- _Directions_
Put every line of the records into a Markdown table with two columns, Row for a running number and Line for the text of that line, leaving out blank lines.

- _Provided data_

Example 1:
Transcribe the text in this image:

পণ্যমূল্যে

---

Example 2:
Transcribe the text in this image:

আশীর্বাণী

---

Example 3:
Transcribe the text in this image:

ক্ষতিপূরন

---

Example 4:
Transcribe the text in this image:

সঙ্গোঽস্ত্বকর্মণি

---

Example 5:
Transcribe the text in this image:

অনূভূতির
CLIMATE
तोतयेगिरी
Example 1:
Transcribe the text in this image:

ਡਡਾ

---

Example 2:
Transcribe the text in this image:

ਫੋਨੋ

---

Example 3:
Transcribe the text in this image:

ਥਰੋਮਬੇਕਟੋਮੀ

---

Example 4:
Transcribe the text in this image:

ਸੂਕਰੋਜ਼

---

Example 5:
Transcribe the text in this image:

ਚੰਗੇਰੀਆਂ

- _Completed exercise_
| Row | Line |
|---|---|
| 1 | Example 1: |
| 2 | Transcribe the text in this image: |
| 3 | পণ্যমূল্যে |
| 4 | --- |
| 5 | Example 2: |
| 6 | Transcribe the text in this image: |
| 7 | আশীর্বাণী |
| 8 | --- |
| 9 | Example 3: |
| 10 | Transcribe the text in this image: |
| 11 | ক্ষতিপূরন |
| 12 | --- |
| 13 | Example 4: |
| 14 | Transcribe the text in this image: |
| 15 | সঙ্গোঽস্ত্বকর্মণি |
| 16 | --- |
| 17 | Example 5: |
| 18 | Transcribe the text in this image: |
| 19 | অনূভূতির |
| 20 | CLIMATE |
| 21 | तोतयेगिरी |
| 22 | Example 1: |
| 23 | Transcribe the text in this image: |
| 24 | ਡਡਾ |
| 25 | --- |
| 26 | Example 2: |
| 27 | Transcribe the text in this image: |
| 28 | ਫੋਨੋ |
| 29 | --- |
| 30 | Example 3: |
| 31 | Transcribe the text in this image: |
| 32 | ਥਰੋਮਬੇਕਟੋਮੀ |
| 33 | --- |
| 34 | Example 4: |
| 35 | Transcribe the text in this image: |
| 36 | ਸੂਕਰੋਜ਼ |
| 37 | --- |
| 38 | Example 5: |
| 39 | Transcribe the text in this image: |
| 40 | ਚੰਗੇਰੀਆਂ |